Pathology.— The pathology of liver abscess has been a fruitful source of speculation and controversy. Much confusion has crept into the question from attempts to separate, etiologically and pathologically, multiple from single liver abscess. The former is often called " pyæmic abscess" or "dysenteric abscess," and has been set down as being the peculiar sequel of dysentery; the latter has been called and considered the " tropical abscess " par excellence, and regarded as idiopathic and entirely unconnected with dysentery.
As already pointed out, a careful examination of cases and statistics shows that both forms of abscess, single and multiple alike, are, in the vast majority of instances, clearly associated with dysentery. In their respective clinical histories, in their symptoms, in the characters of their walls and contents, in the frequent presence of amoebae, single and multiple abscesses are practically identical. The only difference between them is a numerical one— a circumstance quite inadequate to base a doctrine of specific distinction upon.

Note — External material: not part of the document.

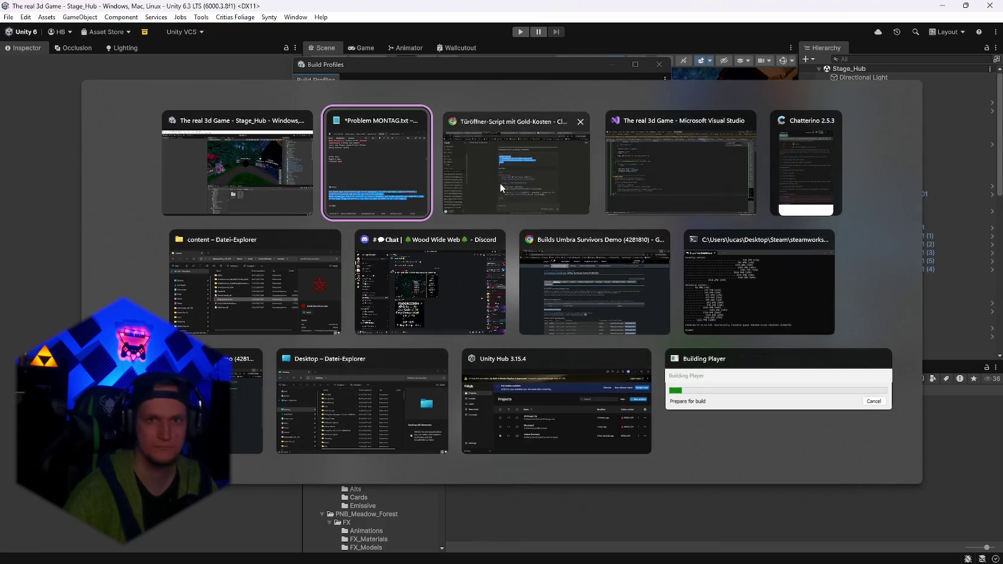
pyautogui.press('Escape')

The view which I incline to hold on this subject has already been partly given in the section on etiology. There are two factors which are principally concerned in the production of liver abscess: (1) the predisposing— weakening of the resistive faculty of the liver by chronic congestion or tissue degeneration, and, perhaps, other subtle changes brought about by a combination of climatic, dietetic, and other tropical conditions; (2) the exciting— some micro-organism, streptococcus, staphylococcus, Bacterium coli commune, or other parasite, but especially the amœba, which, coming from the ulcerated dysenteric colon, or by way of the portal circulation (Marshall has demonstrated amoebae in a thrombus in a branch of the portal vein), gains access to the liver and proliferates in the weakened tissues. In at least 90 per cent, of cases the micro-organism is associated with or derived from dysenteric processes in the colon. Whether the resulting abscess be single or multiple is more or less a matter of accident.